Work to complete:
1) Answer these from the forum post about Dynmap below:
(a) On how many TFC servers is Dynmap running?
(b) By rule of thumb, about how many IOPS can a regular hard drive handle?
(c) What is the queue depth of the raid controller?
2) Translate this sentence from the forum post about Dynmap below into Spanish: "When a drive can't keep up with the requested amount of IOPS, a bunch of these get queued."

Results 1 to 10 of 46

Hybrid View

Previous Post Previous Post   Next Post Next Post
  1. #1
    As some of you have noticed the server still feels sluggish from time to time. I think I may have found the culprit. It's Dynmap! We have Dynmap running on our TFC servers, 4 in total. Those generate a ton of updates because of TFC and it's huge amount of block updates.

    Take a look at this:
    Name:  Dynmap Disk IO.png
Views: 771
Size:  139.4 KB

    What you see here are statistics for our WD Purple hard drive which is solely used to store Dynmap tiles. It does nothing else. There's no raid, just a single drive. As you can see the system is sending up to 1600 IOPS (input/output operations per second) to that drive. As a rule of thumb a regular hard drive can only do about 100 IOPS.

    The reason this is slowing down the rest of the server is that, while it is a single drive, it is connected to the same raid controller as the rest of the hard drives. When a drive can't keep up with the requested amount of IOPS, a bunch of these get queued. The raid controller has a queue depth of 255. When that queue gets saturated, IOPS meant for other raid arrays are put back in line and need to compete on a flooded I/O path.

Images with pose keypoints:
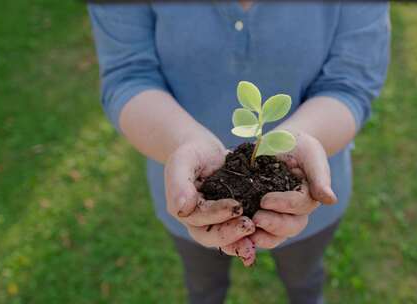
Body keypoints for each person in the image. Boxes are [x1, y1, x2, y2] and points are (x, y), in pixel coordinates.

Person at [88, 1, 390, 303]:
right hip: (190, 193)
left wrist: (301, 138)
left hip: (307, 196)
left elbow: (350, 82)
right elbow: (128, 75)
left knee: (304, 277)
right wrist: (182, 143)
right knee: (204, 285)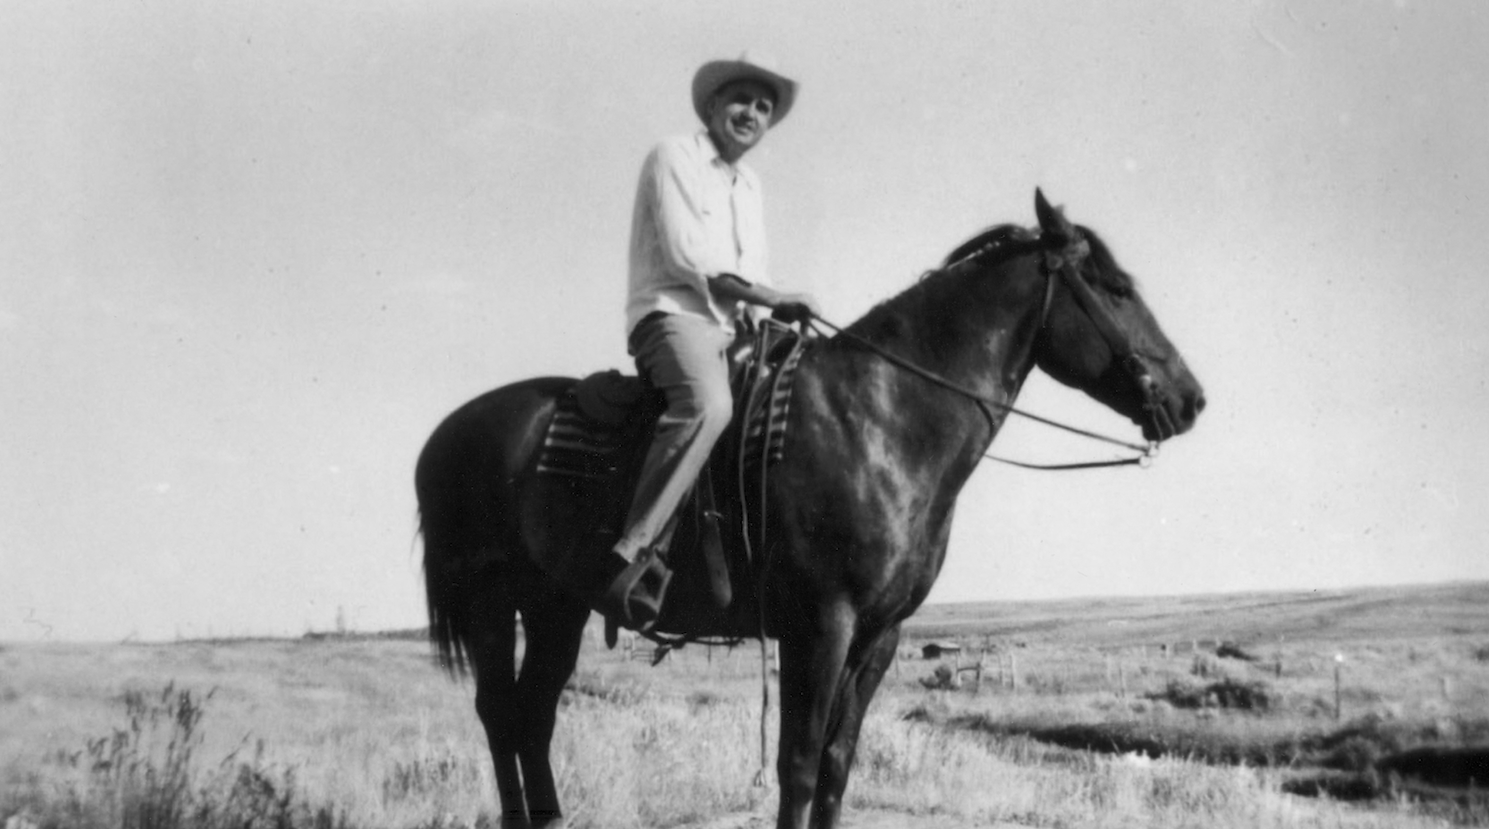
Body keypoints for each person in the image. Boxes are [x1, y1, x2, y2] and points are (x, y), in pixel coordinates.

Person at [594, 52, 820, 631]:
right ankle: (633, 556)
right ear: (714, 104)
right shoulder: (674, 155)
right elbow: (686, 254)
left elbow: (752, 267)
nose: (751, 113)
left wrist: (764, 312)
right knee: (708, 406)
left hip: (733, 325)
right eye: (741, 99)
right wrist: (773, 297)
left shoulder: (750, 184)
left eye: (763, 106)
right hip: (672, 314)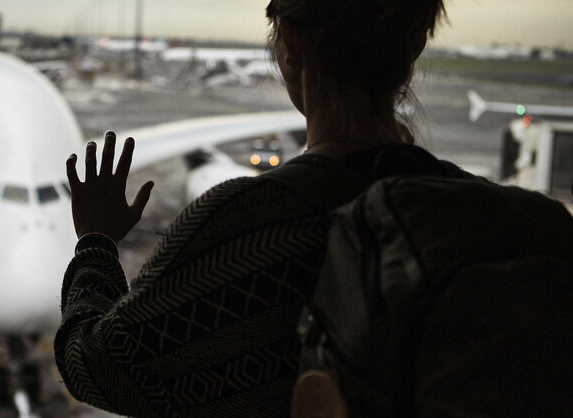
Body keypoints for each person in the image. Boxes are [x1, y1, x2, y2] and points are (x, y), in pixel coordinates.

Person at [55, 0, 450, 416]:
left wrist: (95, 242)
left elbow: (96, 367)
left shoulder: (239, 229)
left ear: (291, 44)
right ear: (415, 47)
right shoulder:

Solution list:
1)
(a) 4
(b) About 100 IOPS
(c) 255

2) Cuando una unidad no puede seguir el ritmo de la cantidad de IOPS solicitadas, muchas de ellas quedan en cola.